Performing a weighted biceps curl is an example of a muscle isolation exercise. If you are working near a muscle’s maximum potential, then you should start to feel the muscle burn in the muscle belly. However that is not what you want when you’re dealing with a joint. It is interesting to note that the sensation felt from a muscle burn is similar to joint irritation, which can make it difficult to determine the source of the problem. So, how do you tell the difference? Location!
Yes, Location! To tell the difference you need to have a fundamental understanding of anatomy. Many patients struggle with understanding anatomy because it is fairly complicated and does require some study. Many patients know some muscles, but very few know much about joints, nerves, ligaments, tendons, fascia, cartilages, menisci, and even blood vessels. I see this a lot in terms of people with back and neck pain, but it also applies to knee and shoulder and all parts of the body.
I had a client just the other day that illustrated this example. The patient had pain around the knee with activity. The sensation she felt was a feeling of weakness. When I asked the patient to describe the weakness, the patient pointed to the front of the knee just around the joint line and was fairly confident she just needed to “strengthen those muscles.” The problem is that there are no muscles right around the front side of the joint line of the knee, mostly tendons and ligaments. So why did she feel weak there? There is no question strengthening of the quadriceps will be fundamental to her plan of care, but I wanted to take a moment to explain to her that the weakness she felt was more of a joint sensation than just weak muscles. Her program must include some sort of swelling/inflammation management component since the sensation she is feeling is probably a low-grade irritation of the joint.
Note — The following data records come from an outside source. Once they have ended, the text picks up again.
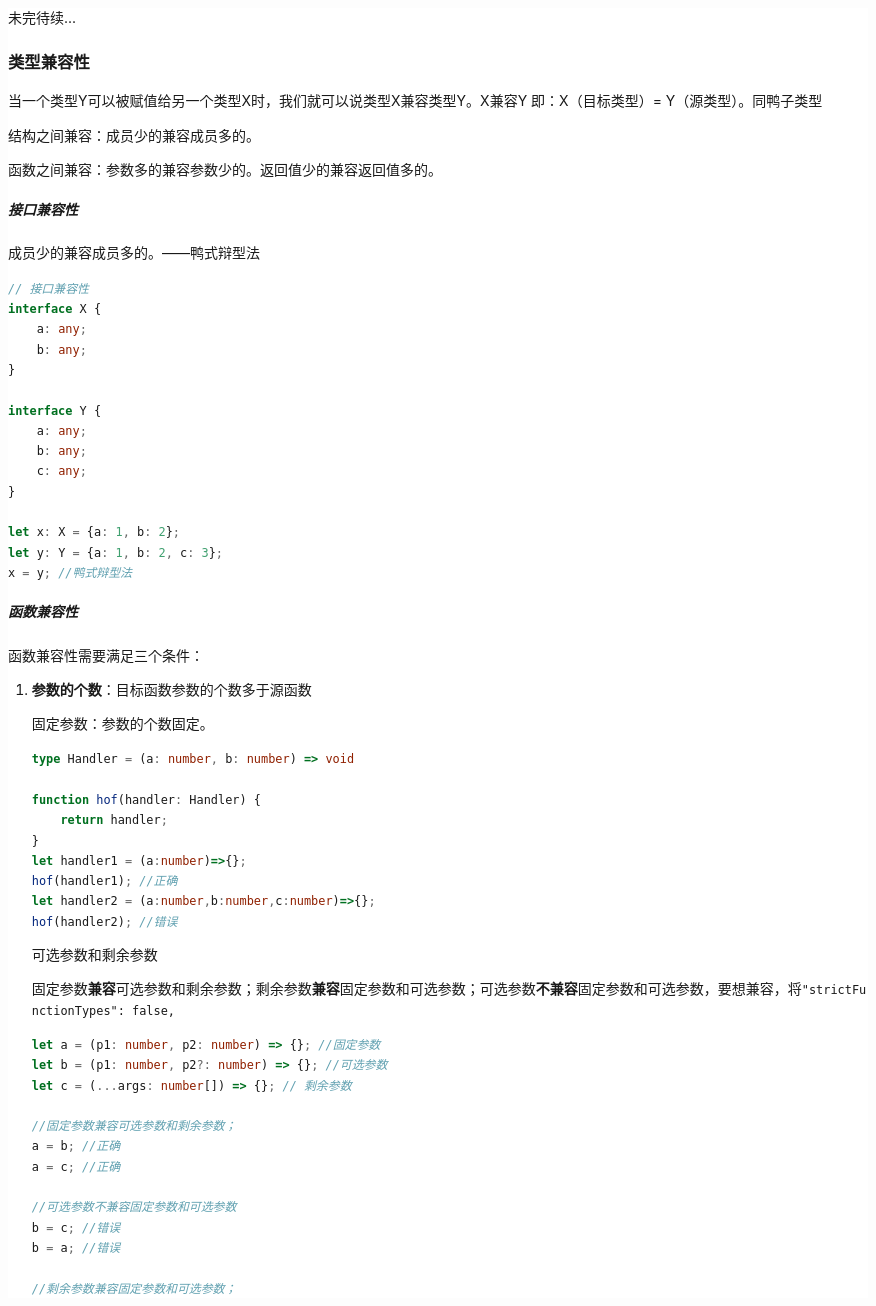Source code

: 未完待续...

### 类型兼容性

当一个类型Y可以被赋值给另一个类型X时，我们就可以说类型X兼容类型Y。X兼容Y 即：X（目标类型）= Y（源类型）。同鸭子类型

结构之间兼容：成员少的兼容成员多的。

函数之间兼容：参数多的兼容参数少的。返回值少的兼容返回值多的。

##### 接口兼容性

成员少的兼容成员多的。——鸭式辩型法

```typescript
// 接口兼容性
interface X {
    a: any;
    b: any;
}

interface Y {
    a: any;
    b: any;
    c: any;
}

let x: X = {a: 1, b: 2};
let y: Y = {a: 1, b: 2, c: 3};
x = y; //鸭式辩型法
```

##### 函数兼容性

函数兼容性需要满足三个条件：

1. **参数的个数**：目标函数参数的个数多于源函数

   固定参数：参数的个数固定。

   ```ts
   type Handler = (a: number, b: number) => void
   
   function hof(handler: Handler) {
       return handler;
   }
   let handler1 = (a:number)=>{};
   hof(handler1); //正确
   let handler2 = (a:number,b:number,c:number)=>{};
   hof(handler2); //错误
   ```

   可选参数和剩余参数

   固定参数**兼容**可选参数和剩余参数；剩余参数**兼容**固定参数和可选参数；可选参数**不兼容**固定参数和可选参数，要想兼容，将`"strictFunctionTypes": false,`

   ```ts
   let a = (p1: number, p2: number) => {}; //固定参数
   let b = (p1: number, p2?: number) => {}; //可选参数
   let c = (...args: number[]) => {}; // 剩余参数
   
   //固定参数兼容可选参数和剩余参数；
   a = b; //正确
   a = c; //正确
   
   //可选参数不兼容固定参数和可选参数
   b = c; //错误
   b = a; //错误
   
   //剩余参数兼容固定参数和可选参数；
   ```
To summarize, there is a distinct difference between muscle and joint pain and knowing the difference is key to a successful rehabilitation program whether for an injury and/or proper exercise. The “No pain, no gain” mantra does not apply when the pain or sensation is from the joint. To know the difference, an understanding of the underlying anatomy is critical to differentiating the similar sensations that muscles and joints make when they are under mechanical stress. If you have trouble knowing the difference and you’re combating an injury, then talking with an experienced physical therapist can enlighten your process and speed your recovery. So, remember when you’re exercising or rehabilitating: Pain is not always gain!